By Danny Yarnall
Shana Stites, PsyD, MA, MS, recently was a part of the 2020 Butler Williams Scholar’s Conference gathering of rising aging and dementia scholars in early July.
Dr. Shana Sites is a PMC Clark Scholar, a clinical psychologist, and a researcher with the Penn Program on Precision Medicine for the Brain (P3MB). Applications for the program opened in October 2019 and closed in February 2020. The pool of potential attending scholars had to hold a doctorate and either engage in aging research or actively consider working the field. The NIA announced the accepted scholars in April of this year.
The conference, which was held July 7-9, is an opportunity for academics and researchers with an interest in health disparities to further their knowledge through a mixture of lectures, seminars, and small-group discussions in research design. Attendees also meet and collaborate with each other and representatives from the National Institute on Aging (NIA).
The conference is typically held in Bethesda, MD near NIA headquarters. However, the NIA chose to hold the conference in virtual spaces this year in accordance with COVID-19 public health restrictions.
Dr. Stites was concerned initially whether the virtual conference’s networking and programming would feel as robust as an in-person conference, but she said that concern quickly subsided.

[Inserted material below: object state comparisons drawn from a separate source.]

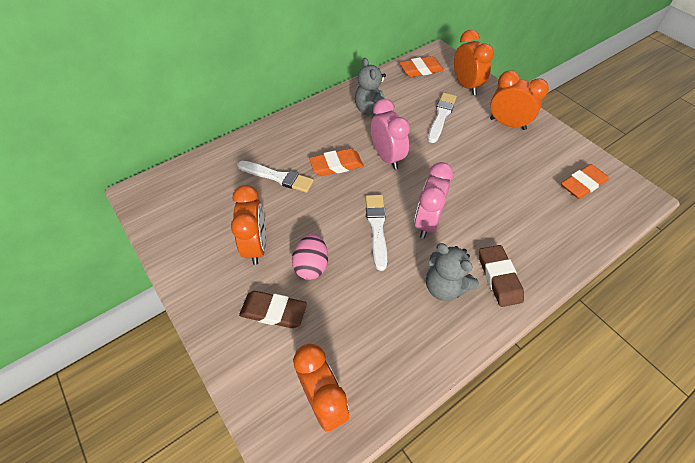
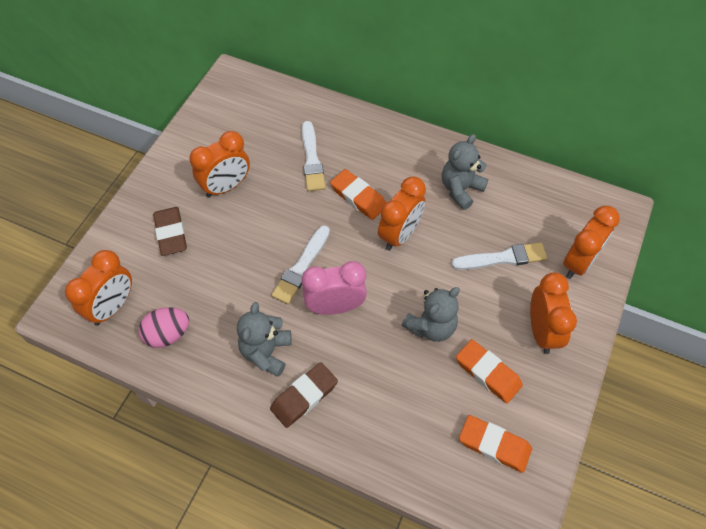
camera: 60 degrees right, 5 degrees up
(311, 266) = (229, 237): pink egg -> pink egg (168, 334)
(377, 228) = (301, 267): white brush -> white brush turned 150 degrees clockwise
(387, 157) = (399, 234): pink clock -> orange clock
(421, 70) = (570, 205): orange eraser -> orange eraser (488, 373)
(475, 175) = (431, 326): none -> grey teddy bear

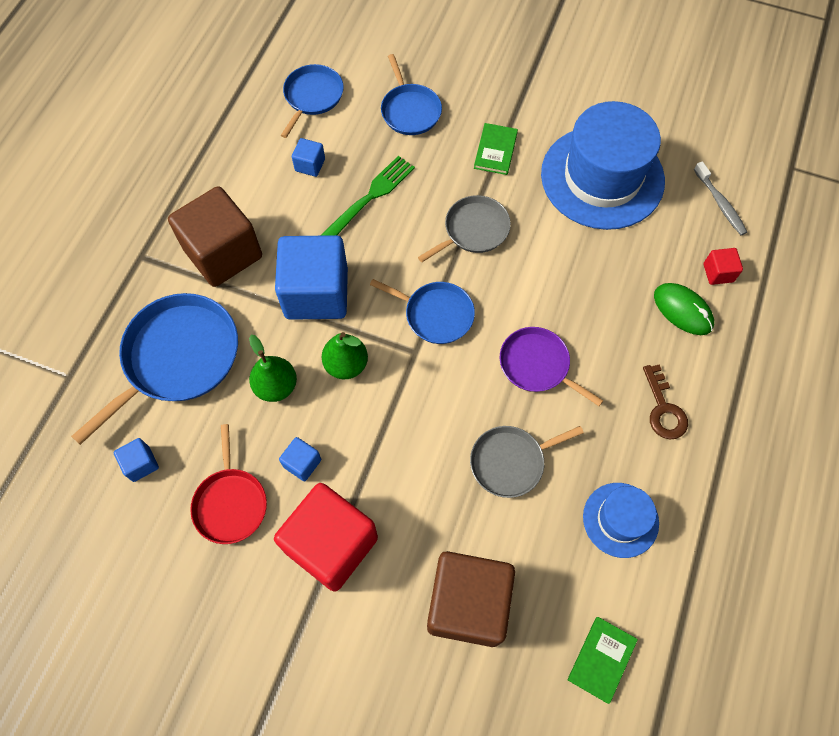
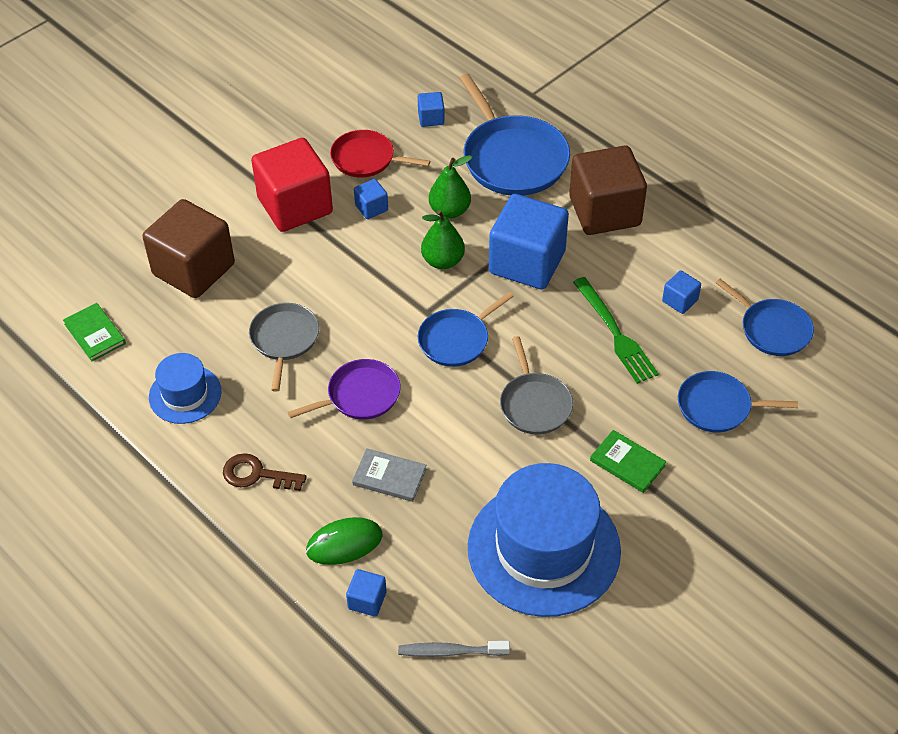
camera: 115 degrees right, 15 degrees down
(604, 305) = (389, 477): none -> grey book
(718, 273) = (367, 600): red cube -> blue cube

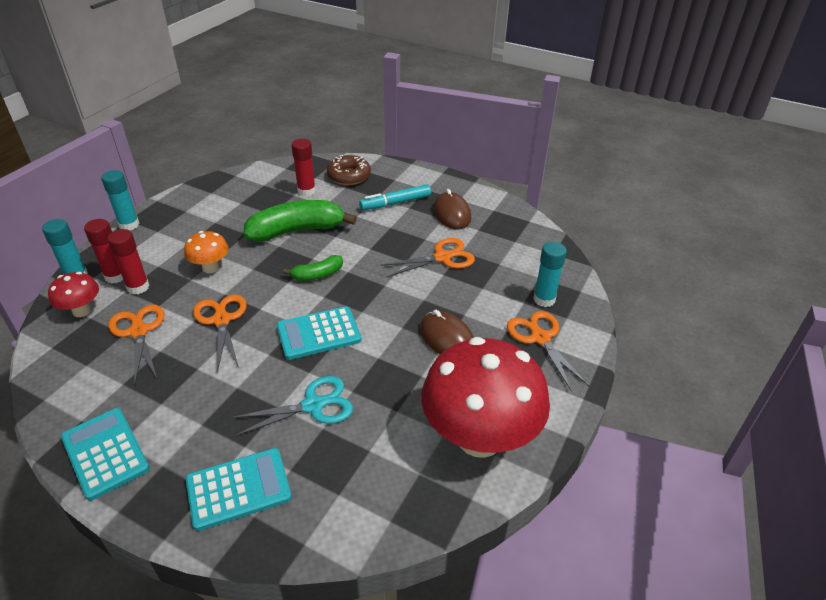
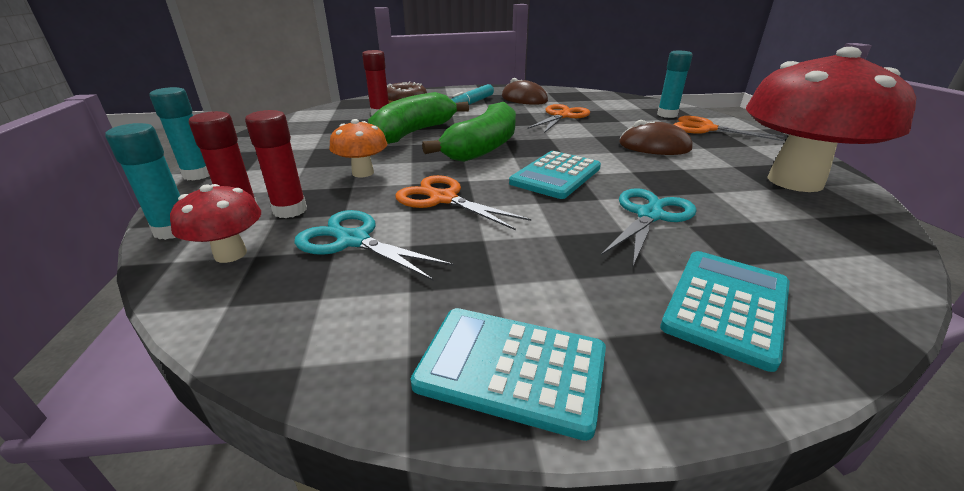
camera: 35 degrees left, 10 degrees down
(139, 332) = (353, 241): orange scissors -> turquoise scissors
(317, 275) = (483, 148): green banana -> green banana, size x1.95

“It was the best zoom call I ever had,” she said.
Dr. Stites appreciated the online environment, in which she and other attendees no only bridged the physical gap between themselves but the gap between the varying fields within aging research.
“Everyone came there with the desire to connect with one another,” she said.
Dr. Stites’ current project, the COGENT3 study, investigates how the changing perceptions of gender and sexuality over time could have impacted the measures of cognition and memory across three generations.